I have joined the crowd of parents who grieve the passing of their children. While my grief is not as raw as those first few years January and February are still challenging weeks to get through. Will I eventually “get over” the challenge of these weeks? No, those who have journeyed with grief know you don’t get over it. You learn to adapt, to try to live as much as possible “at peace” with these emotions that tumbled so uninvited into my life with that early Sunday morning phone call.
Grief is a unique journey for each of us.

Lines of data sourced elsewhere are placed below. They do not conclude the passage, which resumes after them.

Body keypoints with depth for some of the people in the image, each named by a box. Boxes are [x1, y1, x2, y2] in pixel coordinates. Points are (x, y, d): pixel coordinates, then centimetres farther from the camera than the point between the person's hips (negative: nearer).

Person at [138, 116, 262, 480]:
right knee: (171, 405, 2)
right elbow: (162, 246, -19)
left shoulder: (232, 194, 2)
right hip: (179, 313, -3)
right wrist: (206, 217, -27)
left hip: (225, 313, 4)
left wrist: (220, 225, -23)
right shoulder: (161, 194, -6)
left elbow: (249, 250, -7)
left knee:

Yes, there are signposts, those stages of grief that friends wonder about because it is easier to react when they know “what stage we are in”! Yet my experience is that the stages are as helpful as a “pocket in a singlet”. They do not prepare you for the dementing, excruciatingly painful journey that begins when you realise your child is passing from this world and you have “that discussion” with the Dr’s where it is agreed medical treatment will switch to palliative care and in the coming days you sit by his bed and listen to his breathing become coarser, more laboured and the silence between each breath grows longer and longer and still you wait as his body gradually surrenders to death.
In “The Anthem” Leonard Cohen sings
“There is a crack in everything
That’s how the light gets in”
In grief everything is cracked, everything is broken and as for light getting in? There is only darkness, days where you sit and stare because the mind cannot formulate coherent thoughts.
I was graced in those days to have a wise counsellor who did not help me through the stages but simply encouraged me to hang on because in time grief would metamorphise from something which threatened to consume and destroy my life to something which lived within me because my soul could live with the pain.
Yes, there is a crack in everything and the light is getting in. There is pain and I can now live with that pain. I watch other fathers and their sons and my heart hurts and I remember my son’s laughter and the light comes in. Life has become a journey of both/and. These next few weeks will be a challenge and a time to remember. As challenging as this time may be I choose to also honour the gift of Matthew’s life.